Imagínense la escena. Un sueño que están teniendo ustedes. Es el día de vuestro cumpleaños y estáis solos en vuestra única soledad. El destino ha alquilado un local para celebrar la efeméride. Pero solo os encontráis vosotros a la hora señalada de un cinco de julio. En medio de la tediosa espera sin fin, una voz con sordina, como de policía de asalto, irrumpe: abandone la sala, está usted rodeado. La curiosidad vence la sorpresa que a su vez suplantó poco antes al miedo. Abrís la puerta del hangar y allí, en la inquietante luz naciente, se congregan al unísono cincuenta personas coreando vuestro nombre. Son el mapa oceanográfico de vuestra navegación vital: una hermana; vuestra pareja; los amigos del barrio, los de la escuela y el instituto desde hace cuarenta años; vecinos de hoy como si fueran de ayer; los de ayer en vuestro día de hoy; primos; un tío; padres como vosotros de hijos como los vuestros que juegan en el equipo de futbol del pueblo. Gentes venidas de los lugares que visitáis una vez al año, aunque sea más bien al revés – gente que va hacia vosotros todo el año en un solo instante -. En el aire denso y fieramente ligero también fluye el recuerdo de los que no están, los que se fueron de vosotros.

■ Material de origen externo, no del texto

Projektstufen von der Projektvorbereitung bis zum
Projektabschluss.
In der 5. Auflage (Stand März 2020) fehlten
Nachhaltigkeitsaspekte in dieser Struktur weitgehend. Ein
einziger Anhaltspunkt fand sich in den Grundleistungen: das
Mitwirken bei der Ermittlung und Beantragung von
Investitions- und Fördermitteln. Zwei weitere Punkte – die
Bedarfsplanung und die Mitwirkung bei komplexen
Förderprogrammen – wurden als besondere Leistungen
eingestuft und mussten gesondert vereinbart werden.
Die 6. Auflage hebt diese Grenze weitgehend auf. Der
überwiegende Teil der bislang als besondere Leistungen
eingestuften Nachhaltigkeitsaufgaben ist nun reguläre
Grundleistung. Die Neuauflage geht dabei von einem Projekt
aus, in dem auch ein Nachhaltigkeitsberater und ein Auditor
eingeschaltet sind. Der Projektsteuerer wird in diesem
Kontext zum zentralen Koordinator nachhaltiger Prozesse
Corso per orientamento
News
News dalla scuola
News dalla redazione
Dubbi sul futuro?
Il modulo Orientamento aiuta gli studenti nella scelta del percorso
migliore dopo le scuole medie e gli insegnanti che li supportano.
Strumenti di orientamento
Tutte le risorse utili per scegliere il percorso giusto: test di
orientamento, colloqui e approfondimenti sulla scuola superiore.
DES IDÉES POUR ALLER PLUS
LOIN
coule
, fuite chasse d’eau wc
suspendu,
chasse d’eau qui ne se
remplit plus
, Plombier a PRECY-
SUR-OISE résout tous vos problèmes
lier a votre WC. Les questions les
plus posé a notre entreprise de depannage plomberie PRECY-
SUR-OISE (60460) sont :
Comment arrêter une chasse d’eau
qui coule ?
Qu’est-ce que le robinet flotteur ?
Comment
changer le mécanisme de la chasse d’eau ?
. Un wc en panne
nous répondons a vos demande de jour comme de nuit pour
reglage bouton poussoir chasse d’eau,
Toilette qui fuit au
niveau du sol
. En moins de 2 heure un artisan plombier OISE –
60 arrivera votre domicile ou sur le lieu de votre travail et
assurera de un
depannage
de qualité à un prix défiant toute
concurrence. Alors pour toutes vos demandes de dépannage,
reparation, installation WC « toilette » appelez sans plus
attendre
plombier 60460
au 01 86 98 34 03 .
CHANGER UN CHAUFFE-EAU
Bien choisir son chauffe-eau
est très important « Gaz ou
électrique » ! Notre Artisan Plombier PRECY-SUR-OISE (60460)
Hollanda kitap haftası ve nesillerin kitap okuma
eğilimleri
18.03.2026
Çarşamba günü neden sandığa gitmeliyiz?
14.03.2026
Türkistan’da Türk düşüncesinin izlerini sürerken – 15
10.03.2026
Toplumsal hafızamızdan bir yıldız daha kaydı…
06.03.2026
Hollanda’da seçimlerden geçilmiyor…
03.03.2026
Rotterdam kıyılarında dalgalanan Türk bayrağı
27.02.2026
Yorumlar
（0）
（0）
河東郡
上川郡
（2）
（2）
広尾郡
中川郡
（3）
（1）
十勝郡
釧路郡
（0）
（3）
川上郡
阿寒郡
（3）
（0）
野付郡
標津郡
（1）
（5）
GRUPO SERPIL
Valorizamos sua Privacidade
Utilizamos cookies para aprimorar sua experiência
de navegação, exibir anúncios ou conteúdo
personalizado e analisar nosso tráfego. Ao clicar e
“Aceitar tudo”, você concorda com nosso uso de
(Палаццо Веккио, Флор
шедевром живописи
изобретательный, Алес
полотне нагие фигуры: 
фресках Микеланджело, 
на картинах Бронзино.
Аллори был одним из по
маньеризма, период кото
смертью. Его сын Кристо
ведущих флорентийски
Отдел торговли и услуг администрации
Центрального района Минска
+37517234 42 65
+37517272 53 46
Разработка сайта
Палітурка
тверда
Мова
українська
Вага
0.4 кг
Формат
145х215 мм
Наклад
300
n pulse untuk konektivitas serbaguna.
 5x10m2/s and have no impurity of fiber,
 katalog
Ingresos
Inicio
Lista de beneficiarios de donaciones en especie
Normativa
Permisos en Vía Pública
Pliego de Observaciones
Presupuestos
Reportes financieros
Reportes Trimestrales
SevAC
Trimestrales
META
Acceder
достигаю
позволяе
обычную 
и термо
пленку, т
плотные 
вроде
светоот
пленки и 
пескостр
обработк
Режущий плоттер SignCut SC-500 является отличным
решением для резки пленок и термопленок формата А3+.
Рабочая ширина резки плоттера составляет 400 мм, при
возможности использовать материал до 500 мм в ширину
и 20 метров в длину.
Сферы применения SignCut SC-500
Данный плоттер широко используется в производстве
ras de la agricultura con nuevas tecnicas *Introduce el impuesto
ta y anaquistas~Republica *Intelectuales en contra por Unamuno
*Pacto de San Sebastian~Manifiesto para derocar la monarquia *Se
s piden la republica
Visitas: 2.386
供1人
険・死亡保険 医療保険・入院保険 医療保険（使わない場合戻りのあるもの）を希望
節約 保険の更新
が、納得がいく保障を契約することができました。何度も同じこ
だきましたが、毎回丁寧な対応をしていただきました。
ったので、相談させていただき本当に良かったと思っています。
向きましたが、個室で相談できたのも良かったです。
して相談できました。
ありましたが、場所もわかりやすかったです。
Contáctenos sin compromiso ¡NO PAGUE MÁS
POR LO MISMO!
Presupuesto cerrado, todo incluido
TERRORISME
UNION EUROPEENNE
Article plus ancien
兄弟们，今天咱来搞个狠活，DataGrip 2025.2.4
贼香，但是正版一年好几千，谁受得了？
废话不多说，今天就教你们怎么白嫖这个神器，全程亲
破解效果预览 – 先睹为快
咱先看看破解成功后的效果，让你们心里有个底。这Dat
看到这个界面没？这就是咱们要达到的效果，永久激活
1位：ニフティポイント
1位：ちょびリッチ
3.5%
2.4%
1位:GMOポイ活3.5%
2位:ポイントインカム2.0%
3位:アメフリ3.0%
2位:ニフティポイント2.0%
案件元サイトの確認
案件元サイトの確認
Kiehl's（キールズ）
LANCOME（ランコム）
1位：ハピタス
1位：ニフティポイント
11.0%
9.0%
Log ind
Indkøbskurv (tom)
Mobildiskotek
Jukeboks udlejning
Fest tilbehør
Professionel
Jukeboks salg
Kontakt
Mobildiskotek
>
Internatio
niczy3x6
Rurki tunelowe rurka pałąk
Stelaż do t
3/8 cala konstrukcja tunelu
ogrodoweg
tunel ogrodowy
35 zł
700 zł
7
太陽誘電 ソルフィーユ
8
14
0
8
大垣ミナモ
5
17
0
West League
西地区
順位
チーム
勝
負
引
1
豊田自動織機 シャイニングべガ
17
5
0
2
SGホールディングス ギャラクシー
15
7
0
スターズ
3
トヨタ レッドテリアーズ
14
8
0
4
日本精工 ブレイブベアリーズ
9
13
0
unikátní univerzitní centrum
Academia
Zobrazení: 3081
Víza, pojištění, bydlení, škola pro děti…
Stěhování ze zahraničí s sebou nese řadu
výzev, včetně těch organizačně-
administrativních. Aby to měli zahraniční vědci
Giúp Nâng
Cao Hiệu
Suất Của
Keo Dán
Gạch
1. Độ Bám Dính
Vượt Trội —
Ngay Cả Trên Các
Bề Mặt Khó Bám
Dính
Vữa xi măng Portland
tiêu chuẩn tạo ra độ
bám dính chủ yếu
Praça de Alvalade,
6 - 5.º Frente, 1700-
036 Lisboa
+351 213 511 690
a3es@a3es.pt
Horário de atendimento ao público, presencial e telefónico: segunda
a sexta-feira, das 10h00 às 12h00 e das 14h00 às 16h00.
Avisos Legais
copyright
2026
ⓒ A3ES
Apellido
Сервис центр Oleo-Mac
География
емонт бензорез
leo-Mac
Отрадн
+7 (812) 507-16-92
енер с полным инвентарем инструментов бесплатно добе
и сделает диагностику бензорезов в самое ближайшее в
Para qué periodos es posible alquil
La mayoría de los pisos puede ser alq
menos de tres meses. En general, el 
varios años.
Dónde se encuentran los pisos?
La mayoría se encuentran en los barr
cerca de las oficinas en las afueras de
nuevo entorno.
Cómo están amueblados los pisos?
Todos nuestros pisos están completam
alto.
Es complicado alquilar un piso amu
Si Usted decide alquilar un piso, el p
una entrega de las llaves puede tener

Lo de después es, curiosamente, lo que David Foster Wallace proponía. No pienses en peces, sé agua. La magia de la liturgia. El acontecimiento. El instante. Energía.
Esta historia tan infrecuente termina o recomienza con una pregunta. ¿A cuánta gente le ocurre que este sueño se convierte en renaciente futuro el día de su cumpleaños?